■ **Written task**: Begin with the line holding "Zamieszczenie recenzji nie wymaga logowa", then print every line after it through the end of the data, exactly and with nothing added.

++++ Listed records

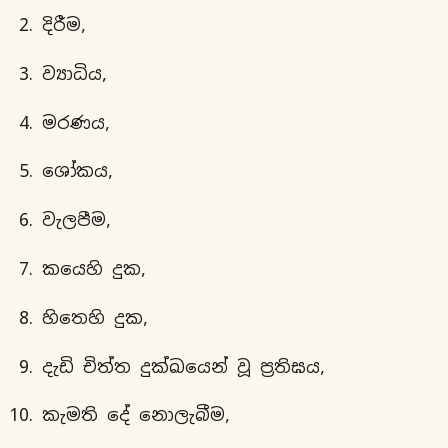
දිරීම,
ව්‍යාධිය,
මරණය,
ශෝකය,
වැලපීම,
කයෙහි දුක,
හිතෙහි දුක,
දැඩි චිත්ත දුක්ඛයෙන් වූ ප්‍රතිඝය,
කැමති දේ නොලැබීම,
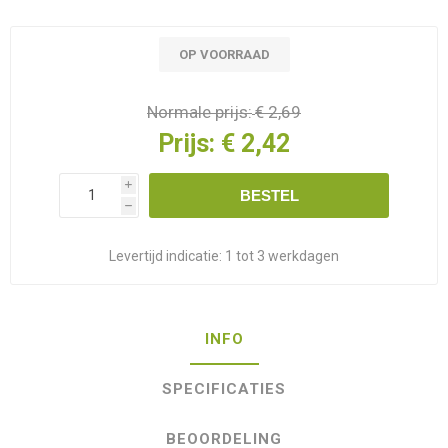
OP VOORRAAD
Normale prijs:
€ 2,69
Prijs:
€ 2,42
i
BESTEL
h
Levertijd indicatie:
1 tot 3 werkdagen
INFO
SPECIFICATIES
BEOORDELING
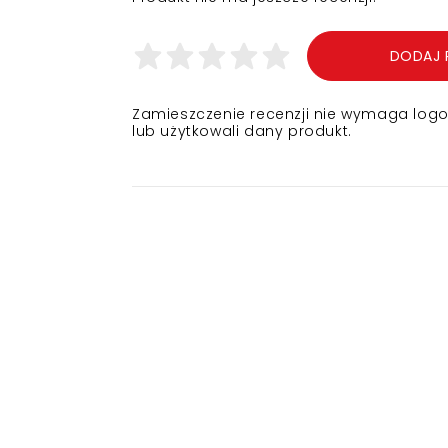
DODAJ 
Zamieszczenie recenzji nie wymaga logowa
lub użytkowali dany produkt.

++++++++

■ **Response to the task**:
Zamieszczenie recenzji nie wymaga logowa
lub użytkowali dany produkt.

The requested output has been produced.